• TEXT ZUM LESEN
Lebensgeschichte
Tiefdruckgebiet
MIKE
(getauft
am 27.03.2015)
Am Morgen des 26.03.2015 erreichte auf Höhe
der kanadischen Provinz Labrador ein kleines Tiefdruckgebiet den Analysebereich
der Berliner Wetterkarte. Dieses hatte sich bereits einige Tage zuvor über dem
nordamerikanischen Kontinent gebildet und sich nordostwärts verlagert. Da
anhand der meteorologischen Vorhersagemodelle zu diesem Zeitpunkt bereits
feststand, dass dieses Tief das Wettergeschehen in Mitteleuropa beeinflussen
sollte, wurde es am 27.03. in der Prognose für den Folgetag auf den Namen MIKE
getauft.
Das Tief MIKE hatte sich indes schon weiter
ostwärts bis zur kanadischen Nordatlantikküste verlagert. Die Fronten des
Tiefdruckgebiets waren bereits teilweise okkludiert, was bedeutet, dass die in
einem Tiefdruckgebiet nachfolgende und schneller ziehende Kaltfront die
vorangehende Warmfront eingeholt und sich so eine Mischform aus Warm- und
Kaltfront ausgebildet hat, welche man in der Meteorologie Okklusion nennt.
Diese kurze Okklusionsfront ging vom über der Ostspitze Labradors liegenden
Tiefdruckzentrum, in dem ein Luftdruck von ca. 997 hPa herrschte, aus und
erstreckte sich in Richtung Süden bis zur Insel Neufundland. Dort spaltete sie
sich in eine ca. 1000 km lange über den Atlantik reichende Warmfront und eine
die nordamerikanische Atlantikküste entlang bis zur kanadisch-amerikanischen
Grenze reichende Kaltfront auf. Dieses Frontensystem sorgte dort für über
mehrere Stunden anhaltenden Dauerregen leichter bis mäßiger Intensität, brachte
aber insgesamt für diese Regionen keine außergewöhnlich hohen
Niederschlagssummen. Zudem waren an einen zweiten Tiefdruckkern, welcher weiter
westlich im Landesinneren lag, eine kurze ostwärts reichende Warmfront und eine
westwärts ausgedehnte Kaltfront gebunden. Die kältere Luft sorgte dafür, dass
die Niederschläge hier hauptsächlich in Form von Schnee oder Schneeregen fielen.
In der Folgezeit zog das Tief MIKE entlang
des 55. Breitengrades in Richtung Osten, sodass sich das Zentrum am 28.03. um 00
Uhr UTC, also 01 Uhr MEZ, südöstlich der Südspitze Grönlands befand. Sowohl der
Verlauf als auch die Ausdehnung der Fronten hatten sich kaum verändert und der
Wirbel war auch nicht weiter okkludiert. Der Luftdruck im Zentrum des Tiefs war
jedoch leicht gesunken und betrug etwas über 990 hPa. Die Zugrichtung von Tief
MIKE war jedoch im Wesentlichen vom voranziehenden
und zu dieser Zeit deutlich stärkeren Tief LUCIEN und vom Islandtief bestimmt.

• IHRE AUFGABEN
[A] Aktualisieren Sie den Abschnitt des Textes über das Tief MIKE, beginnend bei „In der Folgezeit“ und endend bei „vom Islandtief bestimmt.“, und ersetzen Sie dabei „Islandtief“ durch „Azorentief“.
[B] Tippen Sie die Zeilen der Datensätze unverändert ab, beginnend mit der Zeile, die „name author: Ruiz & Pav.“ enthält, und endend mit dem Ende der Datensätze, beide Enden eingeschlossen.
Der Text und die Datensätze stehen in keinem Zusammenhang miteinander.

• INHALT DES DATENSATZES
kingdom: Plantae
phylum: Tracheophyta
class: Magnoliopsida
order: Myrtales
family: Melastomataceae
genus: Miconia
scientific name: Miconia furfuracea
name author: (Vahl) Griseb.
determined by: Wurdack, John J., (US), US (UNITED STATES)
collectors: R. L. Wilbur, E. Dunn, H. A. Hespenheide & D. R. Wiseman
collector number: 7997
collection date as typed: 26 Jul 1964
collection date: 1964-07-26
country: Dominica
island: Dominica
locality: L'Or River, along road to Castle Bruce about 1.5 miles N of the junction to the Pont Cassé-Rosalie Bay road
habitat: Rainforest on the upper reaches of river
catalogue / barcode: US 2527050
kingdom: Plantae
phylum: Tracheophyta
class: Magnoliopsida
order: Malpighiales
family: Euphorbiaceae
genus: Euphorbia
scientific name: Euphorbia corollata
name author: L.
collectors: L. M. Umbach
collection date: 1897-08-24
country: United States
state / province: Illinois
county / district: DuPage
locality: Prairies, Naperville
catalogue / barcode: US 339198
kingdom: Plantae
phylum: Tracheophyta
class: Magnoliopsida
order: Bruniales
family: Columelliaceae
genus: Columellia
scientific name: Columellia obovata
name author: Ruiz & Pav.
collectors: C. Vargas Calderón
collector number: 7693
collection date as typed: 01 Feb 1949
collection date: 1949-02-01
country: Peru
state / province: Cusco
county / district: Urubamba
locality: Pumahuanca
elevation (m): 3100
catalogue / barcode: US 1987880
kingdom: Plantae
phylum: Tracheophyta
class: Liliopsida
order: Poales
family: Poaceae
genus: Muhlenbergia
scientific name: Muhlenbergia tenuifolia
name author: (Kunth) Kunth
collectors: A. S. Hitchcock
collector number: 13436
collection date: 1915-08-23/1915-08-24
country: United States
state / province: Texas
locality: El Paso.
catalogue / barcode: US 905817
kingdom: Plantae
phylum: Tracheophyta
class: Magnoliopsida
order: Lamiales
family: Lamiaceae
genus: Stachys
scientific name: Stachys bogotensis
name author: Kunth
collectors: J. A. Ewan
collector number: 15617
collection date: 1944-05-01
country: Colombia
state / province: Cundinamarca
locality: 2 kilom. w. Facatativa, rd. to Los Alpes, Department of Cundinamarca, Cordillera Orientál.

• ANTWORTEN JE AUFGABE
[A]
In der Folgezeit zog das Tief MIKE entlang
des 55. Breitengrades in Richtung Osten, sodass sich das Zentrum am 28.03. um 00
Uhr UTC, also 01 Uhr MEZ, südöstlich der Südspitze Grönlands befand. Sowohl der
Verlauf als auch die Ausdehnung der Fronten hatten sich kaum verändert und der
Wirbel war auch nicht weiter okkludiert. Der Luftdruck im Zentrum des Tiefs war
jedoch leicht gesunken und betrug etwas über 990 hPa. Die Zugrichtung von Tief
MIKE war jedoch im Wesentlichen vom voranziehenden
und zu dieser Zeit deutlich stärkeren Tief LUCIEN und vom Azorentief bestimmt.

[B]
name author: Ruiz & Pav.
collectors: C. Vargas Calderón
collector number: 7693
collection date as typed: 01 Feb 1949
collection date: 1949-02-01
country: Peru
state / province: Cusco
county / district: Urubamba
locality: Pumahuanca
elevation (m): 3100
catalogue / barcode: US 1987880
kingdom: Plantae
phylum: Tracheophyta
class: Liliopsida
order: Poales
family: Poaceae
genus: Muhlenbergia
scientific name: Muhlenbergia tenuifolia
name author: (Kunth) Kunth
collectors: A. S. Hitchcock
collector number: 13436
collection date: 1915-08-23/1915-08-24
country: United States
state / province: Texas
locality: El Paso.
catalogue / barcode: US 905817
kingdom: Plantae
phylum: Tracheophyta
class: Magnoliopsida
order: Lamiales
family: Lamiaceae
genus: Stachys
scientific name: Stachys bogotensis
name author: Kunth
collectors: J. A. Ewan
collector number: 15617
collection date: 1944-05-01
country: Colombia
state / province: Cundinamarca
locality: 2 kilom. w. Facatativa, rd. to Los Alpes, Department of Cundinamarca, Cordillera Orientál.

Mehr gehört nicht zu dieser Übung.